• **RECORDS FOR THE TASK**:
━━━━━━━━━━━━━━━━━━━━
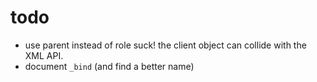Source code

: # todo

* use parent instead of role suck! the client object can collide with the XML
  API.
* document `_bind` (and find a better name)


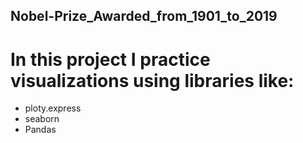 ## Nobel-Prize_Awarded_from_1901_to_2019
# In this project I practice visualizations using libraries like:
  - ploty.express
  - seaborn
  - Pandas
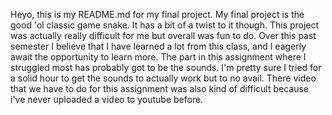 Heyo, this is my README.md for my final project.  My final project is the good 'ol classic game snake.  It has a bit of a twist to it though.  This project was actually really difficult for me but overall was fun to do.  Over this past semester I believe that I have learned a lot from this class, and I eagerly await the opportunity to learn more.  The part in this assignment where I struggled most has probably got to be the sounds.  I'm pretty sure I tried for a solid hour to get the sounds to actually work but to no avail.  There video that we have to do for this assignment was also kind of difficult because i've never uploaded a video to youtube before.
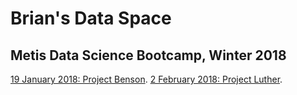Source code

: # Brian's Data Space

## Metis Data Science Bootcamp, Winter 2018
[19 January 2018: Project Benson](https://cipher813.github.io/McMahon_Metis/Project_1).
[2 February 2018: Project Luther](https://cipher813.github.io/McMahon_Metis/Project_2).
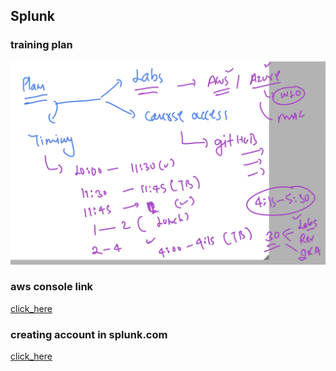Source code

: ## Splunk 

### training plan 

<img src="plan.png">

### aws console link

[click_here](https://delvexdrive.signin.aws.amazon.com/console)

### creating account in splunk.com 

[click_here](https://www.splunk.com/en_us/download/splunk-cloud.html)

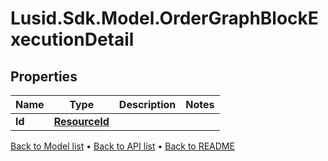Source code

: # Lusid.Sdk.Model.OrderGraphBlockExecutionDetail

## Properties

Name | Type | Description | Notes
------------ | ------------- | ------------- | -------------
**Id** | [**ResourceId**](ResourceId.md) |  | 

[Back to Model list](../README.md#documentation-for-models) &#8226; [Back to API list](../README.md#documentation-for-api-endpoints) &#8226; [Back to README](../README.md)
━━━━━━━━━━━━━━━━━━━━
• **WHAT THE EXERCISE ASKS**: Set down word for word, from the line that contains "a better name)" to the end of the listing above, every line and no picture.

• **RESPONSE TO THIS TASK**:
* document `_bind` (and find a better name)


 ## Nobel-Prize_Awarded_from_1901_to_2019
# In this project I practice visualizations using libraries like:
  - ploty.express
  - seaborn
  - Pandas
 Heyo, this is my README.md for my final project.  My final project is the good 'ol classic game snake.  It has a bit of a twist to it though.  This project was actually really difficult for me but overall was fun to do.  Over this past semester I believe that I have learned a lot from this class, and I eagerly await the opportunity to learn more.  The part in this assignment where I struggled most has probably got to be the sounds.  I'm pretty sure I tried for a solid hour to get the sounds to actually work but to no avail.  There video that we have to do for this assignment was also kind of difficult because i've never uploaded a video to youtube before.
Source code

: # Brian's Data Space

## Metis Data Science Bootcamp, Winter 2018
[19 January 2018: Project Benson](https://cipher813.github.io/McMahon_Metis/Project_1).
[2 February 2018: Project Luther](https://cipher813.github.io/McMahon_Metis/Project_2).
Source code

: ## Splunk 

### training plan 

<img src="plan.png">

### aws console link

[click_here](https://delvexdrive.signin.aws.amazon.com/console)

### creating account in splunk.com 

[click_here](https://www.splunk.com/en_us/download/splunk-cloud.html)

Source code

: # Lusid.Sdk.Model.OrderGraphBlockExecutionDetail

## Properties

Name | Type | Description | Notes
------------ | ------------- | ------------- | -------------
**Id** | [**ResourceId**](ResourceId.md) |  | 

[Back to Model list](../README.md#documentation-for-models) &#8226; [Back to API list](../README.md#documentation-for-api-endpoints) &#8226; [Back to README](../README.md)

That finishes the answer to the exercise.